Draper'S Windmill is a Grade II* listed building in the Thanet local planning authority area, England. First listed on 22 February 1973. A Victorian Windmill.

Draper'S Windmill

WRENN ID
turning-spandrel-clover
Grade
II*
Local Planning Authority
Thanet
Country
England
Date first listed
22 February 1973
Type
Windmill
Period
Victorian
Source
Historic England listing

Description

Draper's Windmill

A smock windmill with three pairs of overdrift millstones, constructed around 1843, probably by John Holman of Canterbury. The mill has been fully restored to working condition and is currently in use as a museum.

The smock tower is timber-framed and clad in replaced weatherboard painted in coal tar, positioned atop a brick base also treated with coal tar. The cant posts and beams are pine, and the cap is oak-framed. The mill has timber and iron machinery throughout.

The main smock tower is octagonal in plan and rises over four floors: the dust floor, stone floor, meal floor, and bagging and weighing office and shop. Ancillary buildings adjoin each side of the base, comprising a brick engine house, a brick and flint workshop, a timber-framed weatherboarded lean-to on a brick plinth, and a cart shed.

The mill is accessed by a short flight of brick steps to the west elevation of the loading bay through an original timber plank and batten door with cast iron strap hinges. A pair of replacement doors above timber steps are located on the south elevation, and a door opening infilled with weatherboard is positioned in the east elevation. The doors and floor are at cart height to facilitate loading of grain and unloading of flour. Fenestration comprises timber-framed multi-pane casement windows to the south and east elevations.

At first floor level is a reefing stage with a painted timber handrail, accessed from timber stable-style doors on both north and south sides with cast iron strap hinges and decorative timber hoods on brackets. The tower has four-over-eight timber sliding sash windows on the first and second floors of the east and west elevations, and one on the ground floor of the south-west elevation. Single casement windows are positioned on the third floor of the north and south elevations. The mill is topped by a rotating wagon roof cap with four ten-bay double-shuttered patent sweeps, currently without shutters as of May 2025 pending adjustment and refitting.

The cart shed, adjacent to the western boundary with the former bakehouse, has brick side walls, a tarred weatherboard rear (north) wall, and a pair of tarred timber doors to the front with cast iron strap hinges. Its roof is clad with corrugated metal sheeting.

The workshop, positioned between the brick base of the tower and the cart shed, includes sections of flint construction on its south and west elevations. The rear (north) wall is tarred weatherboard, and the front has three half-glazed timber doors. Its roof has a gentle pitch with original wide timber planks to the front slope and corrugated metal sheeting to the rear. A door in the north-east corner leads to the mid-19th-century engine house, which contains a working 1920 Crossley Brothers GE117 gas engine brought to the windmill in 1998. This engine, previously in use at the Mason Pearson Brothers hairbrush factory in Old Ford, London, has a 6 foot 6 inch flywheel and is connected by a belt drive system allowing it to turn the millstones without wind. The engine is fitted on existing engine beds. The engine house is constructed of yellow brick with timber doors to the west elevation and a casement window to the north.

[INSTRUCTIONS FOR THE TASK] According to the Draper's Windmill listing above, which four floors does the main smock tower rise over?

[DATA BLOCK]
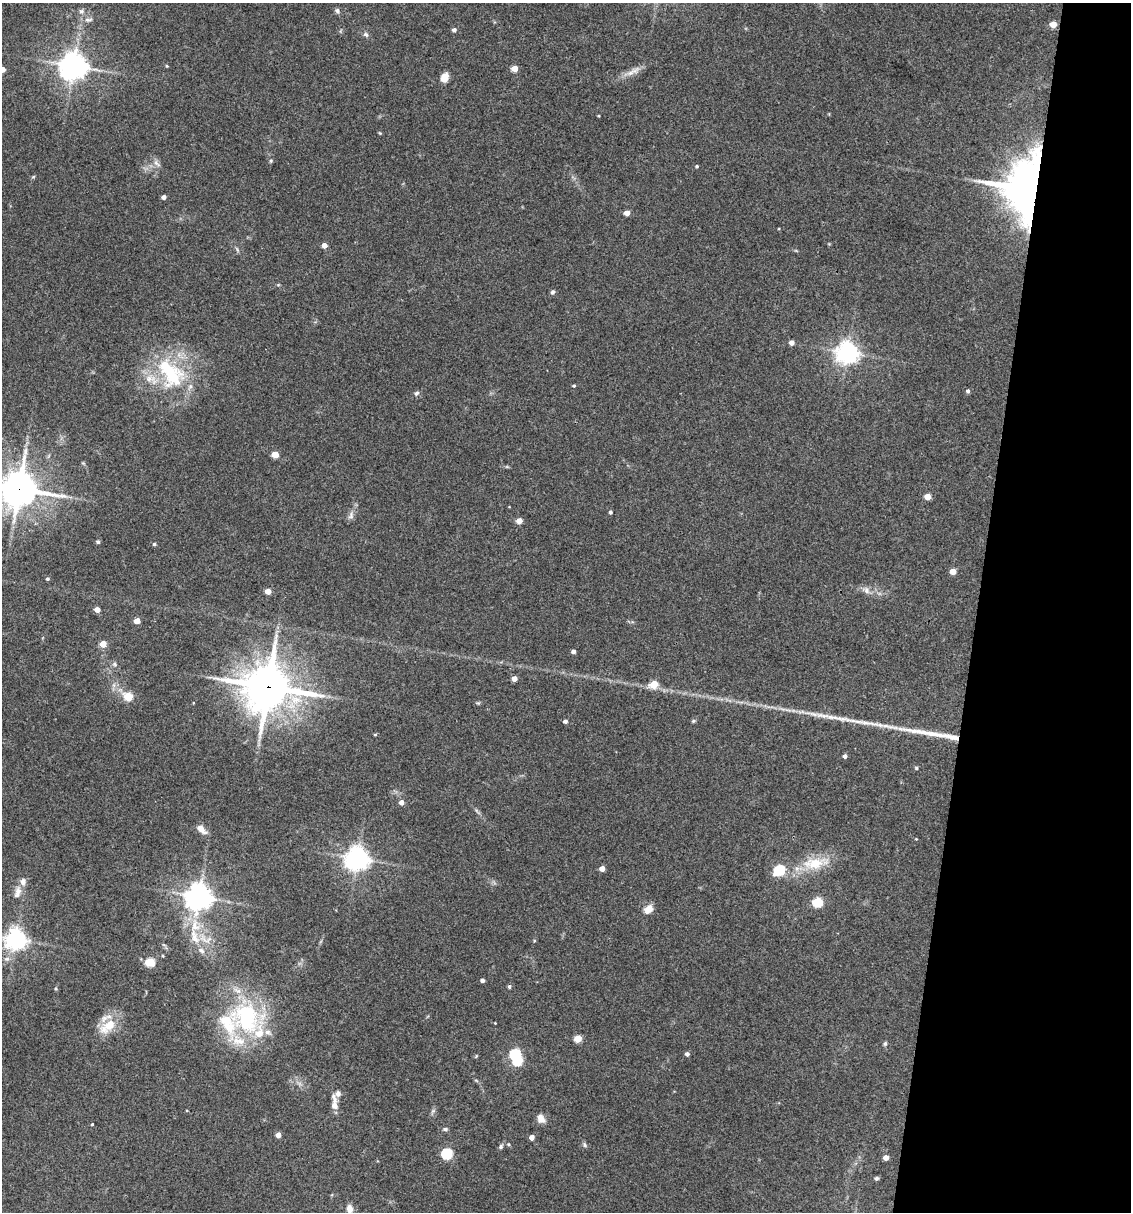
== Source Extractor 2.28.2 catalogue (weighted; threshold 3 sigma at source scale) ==
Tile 8 of 4 x 4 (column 4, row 2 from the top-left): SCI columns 3621-4749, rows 2423-3632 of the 4864 x 4846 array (HDU 1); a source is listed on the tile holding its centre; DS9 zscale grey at full resolution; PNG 1133 x 1214 px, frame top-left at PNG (2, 3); no overlay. Shown black and unused: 14% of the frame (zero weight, under 3 of 4 exposures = <1% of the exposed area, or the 3 px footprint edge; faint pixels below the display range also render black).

[TASK RESULT] The dust floor, the stone floor, the meal floor, and the bagging and weighing office and shop.